Puede que las élites saharauis se sientan todavía hoy cómodas en este maremágnum de incertidumbres y división interna, pero, “aviso a navegantes”, la opinión pública saharaui, con este asunto del “tribalismo político”, está indignada a todos los niveles. Recientemente un saharaui escribía en internet “El colonialismo nos dejaba elegir los representantes de las tribus, ahora no ocurre así, son nuestros dirigentes quienes imponen para los cargos a quienes son más favorables a sus intereses”.

(Registros de una fuente de datos)
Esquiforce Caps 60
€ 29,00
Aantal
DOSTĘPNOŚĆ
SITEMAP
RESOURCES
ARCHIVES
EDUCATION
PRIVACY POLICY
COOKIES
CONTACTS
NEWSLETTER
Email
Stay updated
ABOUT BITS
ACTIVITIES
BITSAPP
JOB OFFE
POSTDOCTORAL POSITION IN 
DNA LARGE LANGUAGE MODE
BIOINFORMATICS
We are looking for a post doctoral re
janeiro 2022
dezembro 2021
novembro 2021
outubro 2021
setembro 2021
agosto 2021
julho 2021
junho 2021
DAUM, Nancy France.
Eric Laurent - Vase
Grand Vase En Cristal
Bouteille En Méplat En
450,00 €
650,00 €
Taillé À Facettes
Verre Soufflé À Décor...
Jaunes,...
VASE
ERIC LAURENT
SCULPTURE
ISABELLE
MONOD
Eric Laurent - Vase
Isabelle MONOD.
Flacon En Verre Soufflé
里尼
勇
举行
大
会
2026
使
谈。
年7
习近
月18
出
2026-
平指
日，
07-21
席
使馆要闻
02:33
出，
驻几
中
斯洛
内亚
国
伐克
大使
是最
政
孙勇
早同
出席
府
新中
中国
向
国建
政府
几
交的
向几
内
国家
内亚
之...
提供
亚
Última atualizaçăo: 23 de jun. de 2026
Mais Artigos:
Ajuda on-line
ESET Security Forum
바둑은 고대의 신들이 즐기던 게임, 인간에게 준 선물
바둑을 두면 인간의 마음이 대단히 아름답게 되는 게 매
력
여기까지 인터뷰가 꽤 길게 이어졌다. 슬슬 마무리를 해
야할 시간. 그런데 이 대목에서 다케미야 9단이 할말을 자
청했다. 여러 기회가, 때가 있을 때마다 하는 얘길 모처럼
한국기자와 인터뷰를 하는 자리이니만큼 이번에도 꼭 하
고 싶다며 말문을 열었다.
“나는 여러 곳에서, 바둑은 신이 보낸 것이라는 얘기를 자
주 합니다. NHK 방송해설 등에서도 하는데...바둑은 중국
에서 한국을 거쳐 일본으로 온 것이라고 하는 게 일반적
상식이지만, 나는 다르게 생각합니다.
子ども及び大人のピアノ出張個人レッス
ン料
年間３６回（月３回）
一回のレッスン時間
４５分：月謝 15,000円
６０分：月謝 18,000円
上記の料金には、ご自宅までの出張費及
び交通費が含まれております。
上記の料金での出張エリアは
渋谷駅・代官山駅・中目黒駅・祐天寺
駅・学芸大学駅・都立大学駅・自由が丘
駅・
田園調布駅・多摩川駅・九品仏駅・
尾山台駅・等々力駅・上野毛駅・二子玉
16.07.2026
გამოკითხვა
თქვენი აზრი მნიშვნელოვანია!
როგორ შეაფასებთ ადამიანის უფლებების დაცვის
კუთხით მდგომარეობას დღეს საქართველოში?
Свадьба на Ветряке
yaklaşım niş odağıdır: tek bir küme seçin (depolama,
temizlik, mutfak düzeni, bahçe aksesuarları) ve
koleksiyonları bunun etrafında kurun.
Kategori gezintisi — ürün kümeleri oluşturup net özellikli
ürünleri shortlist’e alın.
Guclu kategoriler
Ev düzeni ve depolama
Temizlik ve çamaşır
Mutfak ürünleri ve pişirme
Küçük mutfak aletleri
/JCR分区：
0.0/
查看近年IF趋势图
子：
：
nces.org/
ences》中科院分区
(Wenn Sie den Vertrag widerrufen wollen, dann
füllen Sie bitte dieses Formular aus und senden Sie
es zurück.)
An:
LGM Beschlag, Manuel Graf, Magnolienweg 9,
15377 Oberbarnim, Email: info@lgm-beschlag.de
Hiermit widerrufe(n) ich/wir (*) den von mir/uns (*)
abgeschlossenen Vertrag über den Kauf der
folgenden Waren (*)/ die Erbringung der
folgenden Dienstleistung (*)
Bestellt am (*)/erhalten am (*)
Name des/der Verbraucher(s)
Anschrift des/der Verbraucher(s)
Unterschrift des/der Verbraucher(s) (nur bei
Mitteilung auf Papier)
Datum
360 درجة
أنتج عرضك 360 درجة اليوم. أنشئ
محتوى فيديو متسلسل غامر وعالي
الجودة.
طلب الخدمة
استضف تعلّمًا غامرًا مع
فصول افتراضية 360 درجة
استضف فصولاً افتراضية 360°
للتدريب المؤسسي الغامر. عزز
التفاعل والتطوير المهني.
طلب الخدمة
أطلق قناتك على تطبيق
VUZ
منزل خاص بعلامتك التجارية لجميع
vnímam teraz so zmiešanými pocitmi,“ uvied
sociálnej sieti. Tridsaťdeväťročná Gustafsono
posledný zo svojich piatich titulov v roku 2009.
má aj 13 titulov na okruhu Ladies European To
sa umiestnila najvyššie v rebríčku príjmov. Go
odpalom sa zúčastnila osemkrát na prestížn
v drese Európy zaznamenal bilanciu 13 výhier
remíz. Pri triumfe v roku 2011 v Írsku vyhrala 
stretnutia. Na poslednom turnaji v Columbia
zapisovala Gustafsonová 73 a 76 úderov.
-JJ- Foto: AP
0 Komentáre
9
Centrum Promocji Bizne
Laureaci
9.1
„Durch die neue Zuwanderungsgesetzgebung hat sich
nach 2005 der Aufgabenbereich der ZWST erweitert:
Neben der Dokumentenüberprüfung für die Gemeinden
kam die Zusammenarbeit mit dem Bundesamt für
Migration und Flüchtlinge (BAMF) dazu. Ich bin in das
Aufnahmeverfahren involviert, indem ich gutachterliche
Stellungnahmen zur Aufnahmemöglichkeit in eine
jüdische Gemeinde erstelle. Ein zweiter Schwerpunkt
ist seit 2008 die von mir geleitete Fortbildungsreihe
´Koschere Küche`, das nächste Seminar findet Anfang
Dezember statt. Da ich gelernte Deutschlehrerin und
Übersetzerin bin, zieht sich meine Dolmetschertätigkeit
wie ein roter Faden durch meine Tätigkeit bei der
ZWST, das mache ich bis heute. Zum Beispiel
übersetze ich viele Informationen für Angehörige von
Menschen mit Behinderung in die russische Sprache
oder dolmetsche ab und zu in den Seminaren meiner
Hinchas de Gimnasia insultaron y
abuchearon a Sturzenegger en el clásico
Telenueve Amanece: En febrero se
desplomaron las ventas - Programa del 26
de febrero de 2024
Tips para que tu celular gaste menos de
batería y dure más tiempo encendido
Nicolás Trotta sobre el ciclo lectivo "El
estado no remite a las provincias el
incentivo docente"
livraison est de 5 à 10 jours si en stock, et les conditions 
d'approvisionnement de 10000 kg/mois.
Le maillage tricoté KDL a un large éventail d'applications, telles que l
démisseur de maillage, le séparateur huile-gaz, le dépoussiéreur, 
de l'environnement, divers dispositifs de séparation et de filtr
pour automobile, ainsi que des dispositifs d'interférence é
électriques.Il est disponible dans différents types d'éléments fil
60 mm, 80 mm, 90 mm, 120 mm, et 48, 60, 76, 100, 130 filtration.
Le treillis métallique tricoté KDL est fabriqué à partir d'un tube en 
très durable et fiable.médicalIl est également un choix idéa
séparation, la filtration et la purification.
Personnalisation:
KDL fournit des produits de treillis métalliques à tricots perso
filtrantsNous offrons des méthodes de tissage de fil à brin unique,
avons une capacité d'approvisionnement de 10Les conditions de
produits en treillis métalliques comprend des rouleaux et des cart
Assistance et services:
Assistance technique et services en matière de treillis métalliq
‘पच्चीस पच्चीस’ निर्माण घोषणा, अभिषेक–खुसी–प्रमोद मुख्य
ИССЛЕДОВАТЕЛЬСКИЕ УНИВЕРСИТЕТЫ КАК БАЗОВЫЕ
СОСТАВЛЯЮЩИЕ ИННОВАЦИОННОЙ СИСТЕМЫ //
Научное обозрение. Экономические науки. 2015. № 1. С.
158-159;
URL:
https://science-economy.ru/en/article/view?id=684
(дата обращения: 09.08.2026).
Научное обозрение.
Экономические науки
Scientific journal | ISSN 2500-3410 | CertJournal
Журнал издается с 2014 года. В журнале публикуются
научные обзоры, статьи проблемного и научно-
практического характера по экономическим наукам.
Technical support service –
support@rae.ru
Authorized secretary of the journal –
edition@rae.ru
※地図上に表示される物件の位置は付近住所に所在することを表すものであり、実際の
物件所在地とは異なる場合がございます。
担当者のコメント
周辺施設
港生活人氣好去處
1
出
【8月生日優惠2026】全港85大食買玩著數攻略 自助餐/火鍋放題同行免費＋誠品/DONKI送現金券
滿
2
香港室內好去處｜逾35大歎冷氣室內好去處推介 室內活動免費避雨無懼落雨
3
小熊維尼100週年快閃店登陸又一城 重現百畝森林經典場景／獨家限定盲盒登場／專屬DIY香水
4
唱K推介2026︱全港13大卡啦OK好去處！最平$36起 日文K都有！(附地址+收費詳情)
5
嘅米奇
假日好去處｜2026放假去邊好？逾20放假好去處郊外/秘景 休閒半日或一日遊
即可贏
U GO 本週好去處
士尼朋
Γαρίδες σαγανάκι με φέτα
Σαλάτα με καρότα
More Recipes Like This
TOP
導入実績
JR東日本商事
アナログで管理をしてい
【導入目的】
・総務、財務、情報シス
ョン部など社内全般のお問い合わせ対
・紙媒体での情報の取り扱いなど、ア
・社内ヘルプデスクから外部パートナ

**Trabajo pedido**
#1 Indica si cada afirmación coincide con el texto sobre el tribalismo político saharaui: (a) la opinión pública saharaui está indignada por el asunto del "tribalismo político"; (b) el saharaui citado afirma que el colonialismo no dejaba elegir a los representantes de las tribus; (c) la frase citada se publicó en internet. Responde sí o no a cada una y copia las palabras del texto que lo deciden.
#2 Retoma el texto sobre el tribalismo político saharaui y sigue escribiéndolo a partir de su última frase.
Los registros vienen de otra fuente.

**Respuestas esperadas**
#1
(a) Sí: "la opinión pública saharaui, con este asunto del “tribalismo político”, está indignada a todos los niveles".
(b) No: "El colonialismo nos dejaba elegir los representantes de las tribus".
(c) Sí: "Recientemente un saharaui escribía en internet".

#2
En el camino de estos 39 años, el régimen de “tribalismo político” ha sido nefasto, debilitando nuestra moral y  fracturando nuestra unidad. Sin embargo, extramuros de este régimen, sigue vivo el sueño de muchos saharauis de convivir en paz, libertad e igualdad, en derechos y deberes, en su tierra. Por respeto a este sueño y por todos los que de una u otra forma siguen depositando su confianza en la actual élite, apelamos, en un día como este, a una reflexión colectiva y a un diálogo nacional serio y constructivo, con la voluntad de reconciliación como única premisa.

Dejemos en la cuneta de la historia tanta crispación, tanta mediocridad y tanta ignorancia.